# compatability



## swagdogpsu69 (Jan 22, 2003)

If I was to add a black piranha and a gold piranha with my other 2 red's in my new 55 gallon trank would there be any compatability issues???


----------



## fishman2 (Nov 27, 2002)

Nooooooooo, no more than putting together several rival gang bangers together fully armed and not expecting trouble. ??? :







:


----------



## InSinUAsian (Jan 3, 2003)

Yeah thats just trouble waiting to happen.


----------



## luva40 (Jan 5, 2003)

If they are all the same size you won't have a problem. As long as you don't mind feeding 2 reds and a black to the gold. 

-Kevin-


----------



## fishman2 (Nov 27, 2002)

Now there's a guy with confidence in his GOLD or is it a tin man?


----------



## Xenon (Nov 15, 2002)

I got money on the Black!!!








Seperate them dude, dont waste money.....


----------



## Myka (Jan 8, 2003)

Don't waste wild caught specimens.

The Black Rhom needs to have an aquarium of his own. They do NOT tolerate ANY tankmates.

The Gold Spilo can be shoaled with other Golds, but this is an adventure best suited to experienced P owners.

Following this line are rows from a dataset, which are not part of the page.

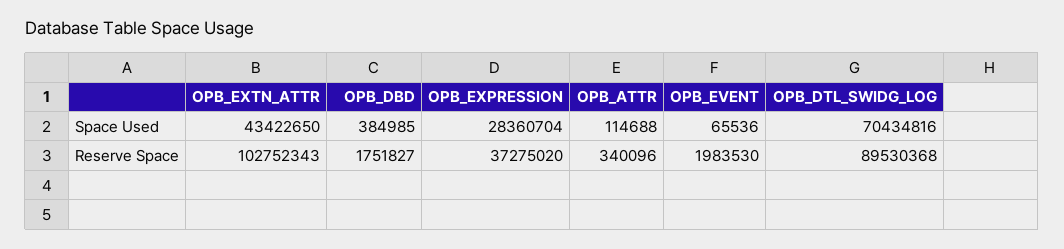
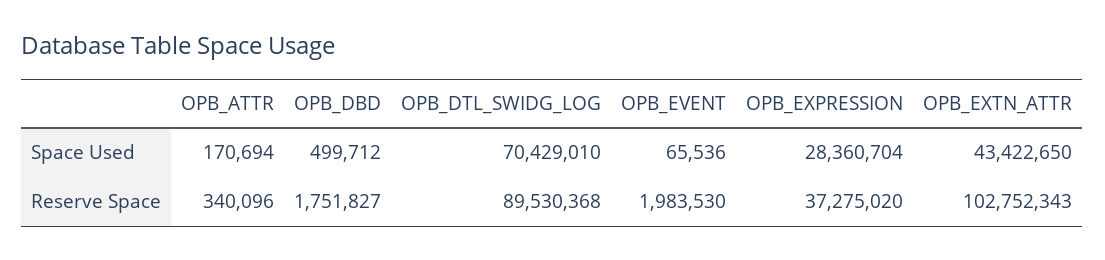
  {
    "OPB_EXTN_ATTR": {
      "Space Used": 43422650,
      "Reserve Space": 102752343
    },
    "OPB_DBD": {
-     "Space Used": 384985,
+     "Space Used": 499712,
      "Reserve Space": 1751827
    },
    "OPB_EXPRESSION": {
      "Space Used": 28360704,
      "Reserve Space": 37275020
    },
    "OPB_ATTR": {
-     "Space Used": 114688,
+     "Space Used": 170694,
      "Reserve Space": 340096
    },
    "OPB_EVENT": {
      "Space Used": 65536,
      "Reserve Space": 1983530
    },
    "OPB_DTL_SWIDG_LOG": {
-     "Space Used": 70434816,
+     "Space Used": 70429010,
      "Reserve Space": 89530368
    }
  }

The Reds can be shoaled with any other P in the Pygocentrus genus. This includes Piraya, Caribe, and Ternetzi. You said it's a 55 gallon? That tank is FULL with 3 Red Bellies in it.

Mindy


----------



## tommo (Jan 16, 2003)

i dont know bout the gold bein a tin man,are you sure its not a f-in rusty sub......with nukes! 
that was one hell of a prediction.
???


----------



## thePACK (Jan 3, 2003)

what the best part is going to be is too see your face when you see only p head bobbing in your tank.don't mix.


----------



## RHOM (Jan 28, 2003)

yea u can do that it will make ur black p really happy cuz he's going to have a feast of 2 reds and 1 gold in about 1 hour


----------



## fishman2 (Nov 27, 2002)

Now THAT I can agree with.


----------



## Guest (Jan 29, 2003)

If you do it, atleast make a video clip. I'd give it a couple days and there should be some carnage.


----------